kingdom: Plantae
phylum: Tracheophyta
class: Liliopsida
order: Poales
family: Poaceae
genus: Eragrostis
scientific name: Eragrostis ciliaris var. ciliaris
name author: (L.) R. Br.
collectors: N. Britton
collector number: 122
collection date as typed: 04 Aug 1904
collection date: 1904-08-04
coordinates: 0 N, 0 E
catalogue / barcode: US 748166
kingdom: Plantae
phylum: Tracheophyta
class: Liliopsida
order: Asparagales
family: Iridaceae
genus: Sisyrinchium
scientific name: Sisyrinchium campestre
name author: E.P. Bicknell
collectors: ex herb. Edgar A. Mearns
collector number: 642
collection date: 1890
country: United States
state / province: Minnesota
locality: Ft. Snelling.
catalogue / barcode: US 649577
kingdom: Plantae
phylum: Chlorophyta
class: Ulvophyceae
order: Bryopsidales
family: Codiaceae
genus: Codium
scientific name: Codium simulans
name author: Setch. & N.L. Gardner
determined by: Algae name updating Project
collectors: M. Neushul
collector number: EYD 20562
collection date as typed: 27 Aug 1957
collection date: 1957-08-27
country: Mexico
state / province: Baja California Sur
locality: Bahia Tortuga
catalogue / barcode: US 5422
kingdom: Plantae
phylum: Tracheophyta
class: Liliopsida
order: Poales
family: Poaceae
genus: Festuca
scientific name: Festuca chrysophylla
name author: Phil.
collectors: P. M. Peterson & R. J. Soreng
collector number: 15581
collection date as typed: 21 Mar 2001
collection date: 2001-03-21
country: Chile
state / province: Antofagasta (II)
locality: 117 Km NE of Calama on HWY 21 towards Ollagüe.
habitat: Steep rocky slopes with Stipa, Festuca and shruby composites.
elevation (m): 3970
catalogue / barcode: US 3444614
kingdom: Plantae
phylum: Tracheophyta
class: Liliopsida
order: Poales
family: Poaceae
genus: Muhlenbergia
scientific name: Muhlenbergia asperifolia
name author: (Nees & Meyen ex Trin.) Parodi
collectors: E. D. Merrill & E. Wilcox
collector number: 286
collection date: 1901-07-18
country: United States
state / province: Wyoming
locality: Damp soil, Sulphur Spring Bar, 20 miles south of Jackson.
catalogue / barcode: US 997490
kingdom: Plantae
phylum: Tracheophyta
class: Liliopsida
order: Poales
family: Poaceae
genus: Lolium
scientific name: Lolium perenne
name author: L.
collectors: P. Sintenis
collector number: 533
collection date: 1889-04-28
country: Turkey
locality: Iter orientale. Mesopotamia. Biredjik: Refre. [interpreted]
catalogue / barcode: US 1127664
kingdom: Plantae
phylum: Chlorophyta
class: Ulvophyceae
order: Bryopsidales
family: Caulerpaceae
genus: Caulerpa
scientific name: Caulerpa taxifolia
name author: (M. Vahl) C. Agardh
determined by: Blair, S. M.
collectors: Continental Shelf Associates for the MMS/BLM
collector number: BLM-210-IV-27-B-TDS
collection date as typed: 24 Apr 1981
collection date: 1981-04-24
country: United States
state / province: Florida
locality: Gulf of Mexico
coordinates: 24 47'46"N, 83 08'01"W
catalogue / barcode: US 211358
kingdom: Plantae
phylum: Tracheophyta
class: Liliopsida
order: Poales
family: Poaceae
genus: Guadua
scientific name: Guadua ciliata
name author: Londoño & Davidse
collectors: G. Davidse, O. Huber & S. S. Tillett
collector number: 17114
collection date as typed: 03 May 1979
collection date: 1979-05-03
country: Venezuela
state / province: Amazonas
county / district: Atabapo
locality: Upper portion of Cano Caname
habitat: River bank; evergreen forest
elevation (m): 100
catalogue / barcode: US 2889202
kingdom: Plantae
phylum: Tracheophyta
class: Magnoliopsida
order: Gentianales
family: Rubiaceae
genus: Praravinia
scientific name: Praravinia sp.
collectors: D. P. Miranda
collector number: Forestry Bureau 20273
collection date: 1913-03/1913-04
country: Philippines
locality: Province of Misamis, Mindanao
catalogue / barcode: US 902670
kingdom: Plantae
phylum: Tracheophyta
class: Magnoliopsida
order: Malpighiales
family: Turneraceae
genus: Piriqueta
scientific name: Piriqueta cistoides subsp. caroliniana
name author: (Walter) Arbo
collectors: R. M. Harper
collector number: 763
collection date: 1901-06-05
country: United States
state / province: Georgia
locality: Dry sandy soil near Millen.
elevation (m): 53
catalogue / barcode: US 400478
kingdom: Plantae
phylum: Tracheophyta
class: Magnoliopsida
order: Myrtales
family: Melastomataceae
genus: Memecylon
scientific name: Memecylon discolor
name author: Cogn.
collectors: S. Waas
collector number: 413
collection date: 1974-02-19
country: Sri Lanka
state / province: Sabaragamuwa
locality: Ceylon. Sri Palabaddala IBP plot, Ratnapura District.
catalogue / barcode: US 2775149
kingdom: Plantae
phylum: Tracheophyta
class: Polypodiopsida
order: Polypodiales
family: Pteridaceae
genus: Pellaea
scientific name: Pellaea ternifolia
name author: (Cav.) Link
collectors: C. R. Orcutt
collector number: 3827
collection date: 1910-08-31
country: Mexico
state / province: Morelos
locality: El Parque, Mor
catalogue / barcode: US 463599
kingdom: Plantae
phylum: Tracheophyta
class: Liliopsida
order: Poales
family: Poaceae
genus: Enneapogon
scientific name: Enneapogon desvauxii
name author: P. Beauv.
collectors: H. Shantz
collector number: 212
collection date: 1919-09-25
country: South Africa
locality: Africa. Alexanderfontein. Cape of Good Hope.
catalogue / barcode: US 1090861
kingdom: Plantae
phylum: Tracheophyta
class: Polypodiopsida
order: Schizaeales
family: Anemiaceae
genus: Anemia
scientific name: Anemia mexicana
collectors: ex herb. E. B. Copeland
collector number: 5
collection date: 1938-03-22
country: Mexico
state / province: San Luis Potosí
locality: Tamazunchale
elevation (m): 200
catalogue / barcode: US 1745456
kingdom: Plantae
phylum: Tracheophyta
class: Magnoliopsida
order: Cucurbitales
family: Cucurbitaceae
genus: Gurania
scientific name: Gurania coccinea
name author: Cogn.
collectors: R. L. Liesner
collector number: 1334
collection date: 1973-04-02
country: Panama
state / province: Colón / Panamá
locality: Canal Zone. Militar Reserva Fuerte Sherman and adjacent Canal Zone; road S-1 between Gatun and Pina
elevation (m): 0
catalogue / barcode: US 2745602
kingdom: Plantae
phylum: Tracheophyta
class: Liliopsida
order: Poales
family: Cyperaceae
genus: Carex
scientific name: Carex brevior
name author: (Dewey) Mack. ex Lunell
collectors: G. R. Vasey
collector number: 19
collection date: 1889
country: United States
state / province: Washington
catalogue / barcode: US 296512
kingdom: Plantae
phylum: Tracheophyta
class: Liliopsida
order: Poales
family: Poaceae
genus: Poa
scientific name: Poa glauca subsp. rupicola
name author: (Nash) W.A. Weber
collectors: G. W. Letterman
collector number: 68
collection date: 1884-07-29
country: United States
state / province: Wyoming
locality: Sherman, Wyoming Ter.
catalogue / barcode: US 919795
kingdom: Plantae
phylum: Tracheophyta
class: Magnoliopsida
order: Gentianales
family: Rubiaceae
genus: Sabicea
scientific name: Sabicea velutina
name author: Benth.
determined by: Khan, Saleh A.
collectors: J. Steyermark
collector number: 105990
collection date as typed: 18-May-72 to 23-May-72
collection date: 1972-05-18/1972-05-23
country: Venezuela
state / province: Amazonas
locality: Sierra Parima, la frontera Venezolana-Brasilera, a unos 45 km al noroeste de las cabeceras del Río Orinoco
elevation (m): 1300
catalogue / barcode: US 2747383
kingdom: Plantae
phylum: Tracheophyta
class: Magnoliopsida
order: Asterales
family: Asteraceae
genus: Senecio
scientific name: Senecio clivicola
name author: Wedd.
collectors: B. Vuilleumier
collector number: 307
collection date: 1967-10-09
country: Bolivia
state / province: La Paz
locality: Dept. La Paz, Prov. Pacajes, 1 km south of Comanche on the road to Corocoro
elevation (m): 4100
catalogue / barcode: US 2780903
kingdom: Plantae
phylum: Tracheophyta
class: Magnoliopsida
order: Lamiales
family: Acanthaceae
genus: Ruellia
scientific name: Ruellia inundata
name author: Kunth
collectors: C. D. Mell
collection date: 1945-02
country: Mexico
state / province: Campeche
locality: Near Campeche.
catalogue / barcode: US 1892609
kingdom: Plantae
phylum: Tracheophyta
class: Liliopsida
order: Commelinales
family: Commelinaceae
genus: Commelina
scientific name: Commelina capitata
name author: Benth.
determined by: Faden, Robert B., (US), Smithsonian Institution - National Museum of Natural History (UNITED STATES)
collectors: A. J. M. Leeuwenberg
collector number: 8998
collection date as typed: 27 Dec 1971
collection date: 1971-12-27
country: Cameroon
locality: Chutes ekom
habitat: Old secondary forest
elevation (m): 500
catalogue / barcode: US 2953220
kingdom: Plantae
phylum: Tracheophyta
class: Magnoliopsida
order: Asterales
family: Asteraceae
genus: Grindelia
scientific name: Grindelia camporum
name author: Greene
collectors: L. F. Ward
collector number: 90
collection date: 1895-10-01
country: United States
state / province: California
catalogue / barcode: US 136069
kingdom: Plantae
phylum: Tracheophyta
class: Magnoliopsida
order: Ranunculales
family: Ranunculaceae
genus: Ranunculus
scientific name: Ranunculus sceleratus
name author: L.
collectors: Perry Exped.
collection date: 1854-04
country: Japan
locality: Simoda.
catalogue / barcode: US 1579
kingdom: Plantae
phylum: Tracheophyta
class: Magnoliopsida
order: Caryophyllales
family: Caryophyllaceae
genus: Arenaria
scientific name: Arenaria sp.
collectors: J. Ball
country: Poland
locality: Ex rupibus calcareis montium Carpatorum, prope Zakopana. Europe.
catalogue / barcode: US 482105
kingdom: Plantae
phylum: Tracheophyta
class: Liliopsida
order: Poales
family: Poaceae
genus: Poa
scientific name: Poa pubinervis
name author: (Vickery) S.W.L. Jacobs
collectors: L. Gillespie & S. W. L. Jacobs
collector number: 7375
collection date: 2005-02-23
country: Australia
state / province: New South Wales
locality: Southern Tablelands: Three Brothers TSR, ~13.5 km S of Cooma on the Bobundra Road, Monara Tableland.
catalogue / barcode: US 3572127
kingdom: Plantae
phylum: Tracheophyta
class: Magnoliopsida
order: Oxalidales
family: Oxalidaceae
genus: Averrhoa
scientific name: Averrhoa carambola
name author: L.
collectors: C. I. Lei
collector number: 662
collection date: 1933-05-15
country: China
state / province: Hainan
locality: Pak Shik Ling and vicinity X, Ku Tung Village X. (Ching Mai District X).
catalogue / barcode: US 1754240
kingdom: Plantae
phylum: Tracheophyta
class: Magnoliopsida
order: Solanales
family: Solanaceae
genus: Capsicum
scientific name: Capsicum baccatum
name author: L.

Task instructions:
Copy everything from the line containing "order: Solanales" down to the end of the records.

Reply to the task:
order: Solanales
family: Solanaceae
genus: Capsicum
scientific name: Capsicum baccatum
name author: L.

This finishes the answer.